Les juges du fond ont relevé que l’action en contestation de la reconnaissance de paternité, destinée à permettre au demandeur d’établir sa propre filiation sur l’enfant, reposait sur la convention de GPA qu’il avait conclue. Ils en ont déduit que la demande était irrecevable comme reposant sur un contrat prohibé par la loi.
Par ailleurs, les juges ont énoncé que la réalité biologique n’apparaissait pas une raison suffisante pour accueillir la demande du requérant, au regard du vécu de l’enfant. Ils ont relevé que celui-ci vivait depuis sa naissance chez son père d'intention, qui l’élevait avec son épouse dans d’excellentes conditions, de sorte qu’il n’était pas de son intérêt supérieur de voir remettre en cause le lien de filiation avec celui-ci, ce qui ne portait pas préjudice au droit de l’enfant de connaître la vérité sur ses origines. Ils ont observé qu’il en était ainsi même si la façon dont ce lien de filiation avait été établi par une fraude à la loi sur l’adoption n’était pas approuvée, et précisé que le procureur de la République, seul habilité désormais à contester la reconnaissance du défendeur, avait fait savoir qu’il n’entendait pas agir à cette fin.

Dans un arrêt rendu le 12 septembre 2019, la Cour de cassation approuve ce raisonnement.
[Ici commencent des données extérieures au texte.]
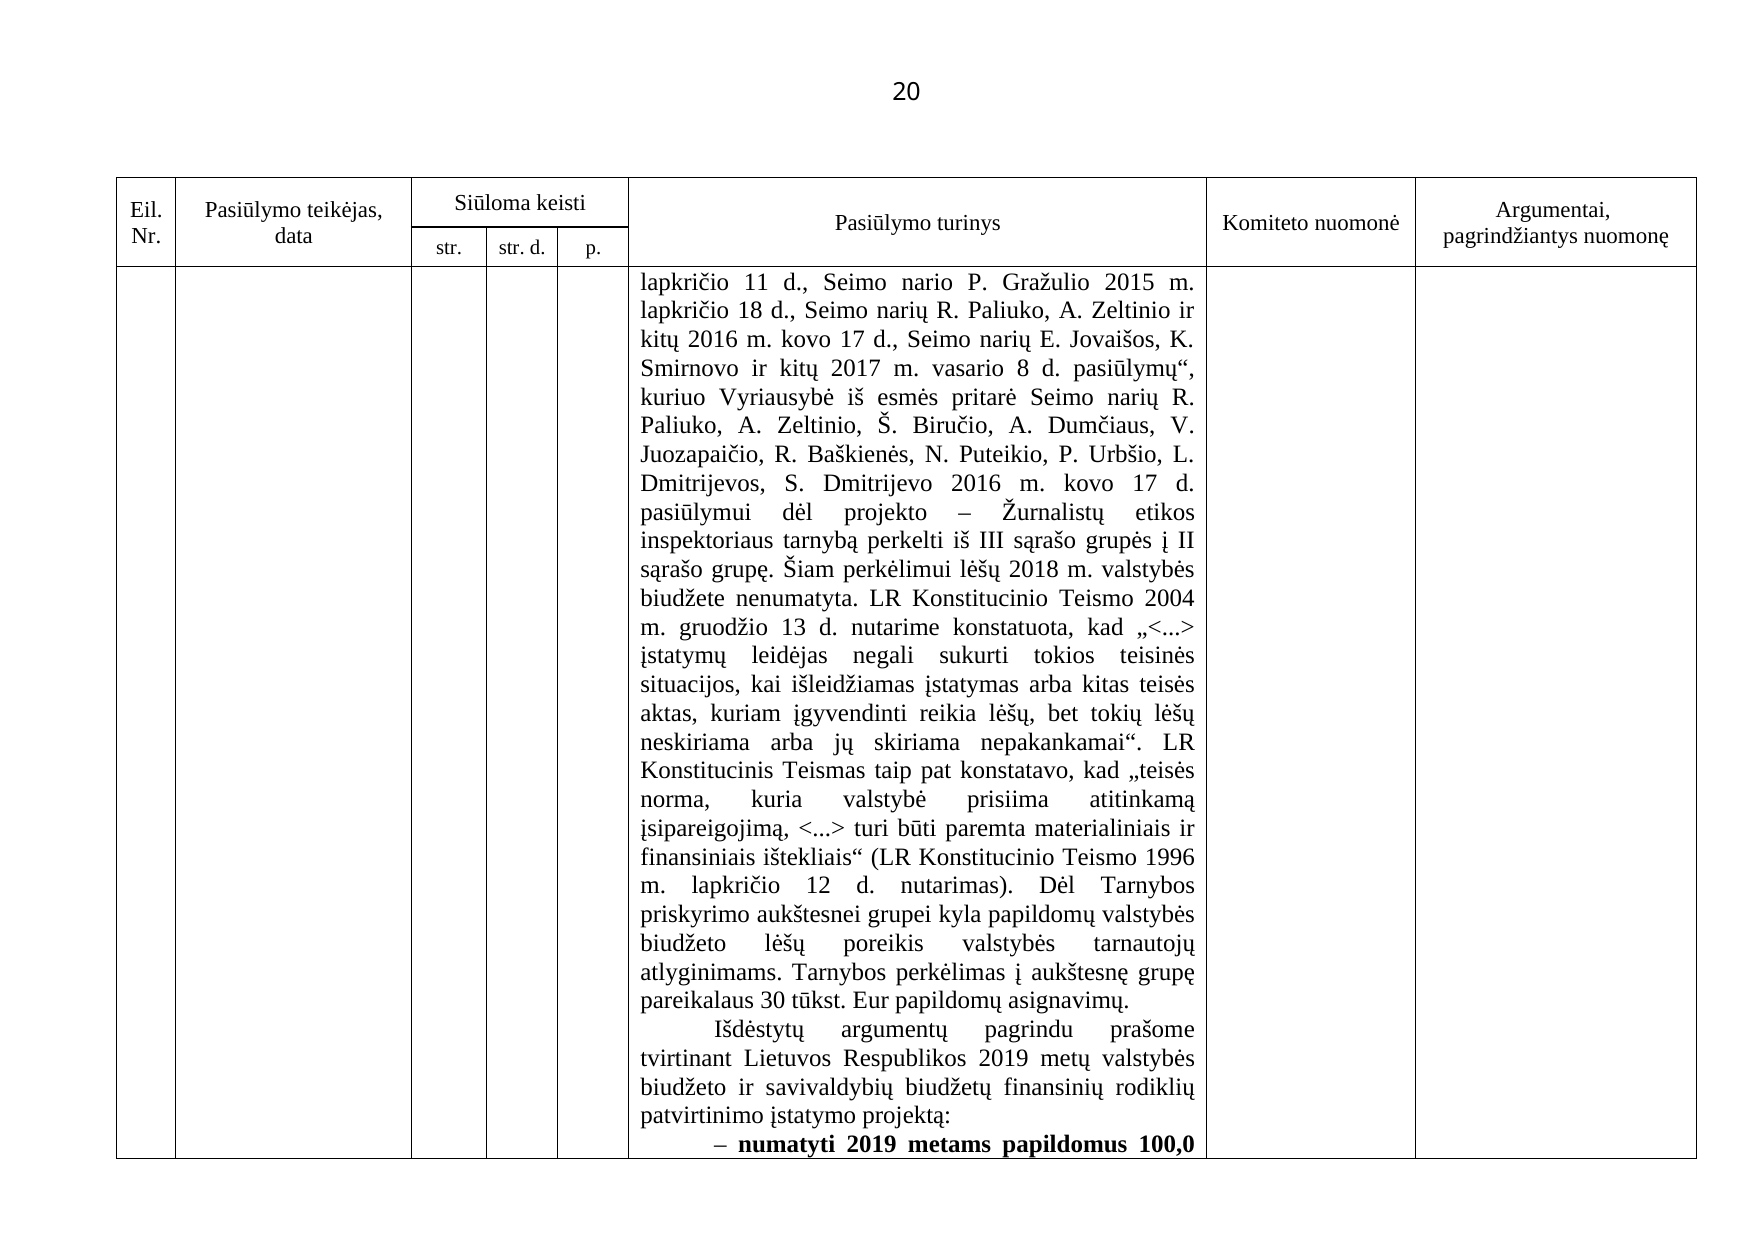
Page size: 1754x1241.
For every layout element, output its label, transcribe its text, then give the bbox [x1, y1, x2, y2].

Elle rappelle tout d'abord qu’aux termes de l’article 16-7 du code civil, toute convention portant sur la procréation ou la gestation pour le compte d’autrui est nulle, et que, selon l’article 16-9 du même code, ces dispositions sont d’ordre public.
La Haute juridiction judiciaire retient qu’ayant ainsi mis en balance les intérêts en présence, dont celui de l’enfant, qu’elle a fait prévaloir, la cour d’appel n’a pas méconnu les exigences conventionnelles résultant de l’article 8 de la Convention de sauvegarde des droits de l’Homme et des libertés fondamentales.